Data listing
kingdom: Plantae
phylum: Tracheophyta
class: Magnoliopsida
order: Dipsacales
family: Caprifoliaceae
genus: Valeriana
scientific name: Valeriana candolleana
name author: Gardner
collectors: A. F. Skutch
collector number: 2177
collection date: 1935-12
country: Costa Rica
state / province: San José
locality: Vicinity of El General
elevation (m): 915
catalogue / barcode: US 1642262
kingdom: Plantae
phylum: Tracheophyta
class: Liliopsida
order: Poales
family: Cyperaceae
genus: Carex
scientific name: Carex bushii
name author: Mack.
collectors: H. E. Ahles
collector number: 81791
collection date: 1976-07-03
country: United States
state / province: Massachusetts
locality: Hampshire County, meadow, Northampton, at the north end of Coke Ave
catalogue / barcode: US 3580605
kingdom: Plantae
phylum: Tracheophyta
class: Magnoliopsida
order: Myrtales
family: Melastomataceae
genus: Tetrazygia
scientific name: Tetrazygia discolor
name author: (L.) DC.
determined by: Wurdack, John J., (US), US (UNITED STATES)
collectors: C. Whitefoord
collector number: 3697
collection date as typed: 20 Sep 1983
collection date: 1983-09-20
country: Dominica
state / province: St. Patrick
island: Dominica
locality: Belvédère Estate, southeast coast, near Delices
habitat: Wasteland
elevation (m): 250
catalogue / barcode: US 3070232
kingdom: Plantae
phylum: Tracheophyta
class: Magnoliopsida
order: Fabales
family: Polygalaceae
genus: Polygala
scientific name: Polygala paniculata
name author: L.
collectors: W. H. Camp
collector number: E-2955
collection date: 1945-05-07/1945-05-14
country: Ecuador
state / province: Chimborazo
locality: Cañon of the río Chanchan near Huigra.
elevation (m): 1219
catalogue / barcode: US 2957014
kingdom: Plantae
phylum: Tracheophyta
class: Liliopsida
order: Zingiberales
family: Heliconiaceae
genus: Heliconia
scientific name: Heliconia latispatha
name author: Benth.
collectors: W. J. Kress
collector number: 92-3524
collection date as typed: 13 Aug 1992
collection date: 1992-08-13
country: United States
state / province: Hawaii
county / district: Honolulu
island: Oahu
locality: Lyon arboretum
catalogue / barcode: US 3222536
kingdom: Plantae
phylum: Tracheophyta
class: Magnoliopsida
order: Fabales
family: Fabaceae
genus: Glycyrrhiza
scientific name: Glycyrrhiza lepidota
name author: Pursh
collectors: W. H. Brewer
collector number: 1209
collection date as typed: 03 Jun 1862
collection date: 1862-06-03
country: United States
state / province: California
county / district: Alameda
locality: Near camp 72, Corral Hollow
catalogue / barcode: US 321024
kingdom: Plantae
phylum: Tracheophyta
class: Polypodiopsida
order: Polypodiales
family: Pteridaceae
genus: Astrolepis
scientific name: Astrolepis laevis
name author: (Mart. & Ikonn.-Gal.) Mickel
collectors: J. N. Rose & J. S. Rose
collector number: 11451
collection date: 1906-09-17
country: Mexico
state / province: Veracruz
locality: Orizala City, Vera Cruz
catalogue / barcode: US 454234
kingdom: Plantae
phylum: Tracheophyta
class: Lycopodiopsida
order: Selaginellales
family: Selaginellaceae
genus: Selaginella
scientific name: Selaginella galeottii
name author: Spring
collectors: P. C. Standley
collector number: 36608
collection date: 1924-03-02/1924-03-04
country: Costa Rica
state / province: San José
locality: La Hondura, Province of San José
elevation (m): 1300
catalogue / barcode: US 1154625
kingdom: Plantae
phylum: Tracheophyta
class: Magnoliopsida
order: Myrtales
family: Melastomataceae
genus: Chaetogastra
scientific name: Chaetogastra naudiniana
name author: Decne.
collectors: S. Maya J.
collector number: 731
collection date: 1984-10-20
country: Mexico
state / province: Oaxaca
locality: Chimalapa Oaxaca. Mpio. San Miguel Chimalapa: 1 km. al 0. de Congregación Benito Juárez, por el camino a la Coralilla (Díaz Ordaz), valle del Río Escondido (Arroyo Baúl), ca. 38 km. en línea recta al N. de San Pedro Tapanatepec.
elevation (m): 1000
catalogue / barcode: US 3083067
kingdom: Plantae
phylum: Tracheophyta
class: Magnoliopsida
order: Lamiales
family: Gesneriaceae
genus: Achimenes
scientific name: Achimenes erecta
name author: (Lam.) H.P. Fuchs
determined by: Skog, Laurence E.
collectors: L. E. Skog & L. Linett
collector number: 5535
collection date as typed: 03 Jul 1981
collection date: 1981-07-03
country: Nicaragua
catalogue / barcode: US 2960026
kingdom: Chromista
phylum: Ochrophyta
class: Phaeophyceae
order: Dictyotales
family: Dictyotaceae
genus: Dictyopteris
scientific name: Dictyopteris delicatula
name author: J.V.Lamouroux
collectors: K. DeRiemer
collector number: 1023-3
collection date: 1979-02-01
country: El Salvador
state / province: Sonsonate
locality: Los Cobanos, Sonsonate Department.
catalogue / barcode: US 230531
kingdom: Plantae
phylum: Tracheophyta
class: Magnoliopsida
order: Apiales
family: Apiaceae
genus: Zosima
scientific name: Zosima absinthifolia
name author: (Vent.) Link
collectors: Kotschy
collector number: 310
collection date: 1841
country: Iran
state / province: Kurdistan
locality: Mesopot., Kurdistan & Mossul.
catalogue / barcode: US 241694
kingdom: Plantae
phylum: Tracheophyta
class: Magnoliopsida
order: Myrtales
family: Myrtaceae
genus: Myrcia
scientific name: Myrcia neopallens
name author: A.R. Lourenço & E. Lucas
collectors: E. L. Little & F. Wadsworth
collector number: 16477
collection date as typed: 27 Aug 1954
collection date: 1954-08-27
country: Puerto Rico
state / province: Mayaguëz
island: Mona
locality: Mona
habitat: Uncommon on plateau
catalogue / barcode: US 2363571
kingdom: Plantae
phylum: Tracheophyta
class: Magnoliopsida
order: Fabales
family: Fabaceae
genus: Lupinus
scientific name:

The problem
Update everything from the line containing "country: Puerto Rico" down to the end of the listing by changing "habitat" to "environment", and give those lines back with nothing else altered.

Response to the task
country: Puerto Rico
state / province: Mayaguëz
island: Mona
locality: Mona
environment: Uncommon on plateau
catalogue / barcode: US 2363571
kingdom: Plantae
phylum: Tracheophyta
class: Magnoliopsida
order: Fabales
family: Fabaceae
genus: Lupinus
scientific name:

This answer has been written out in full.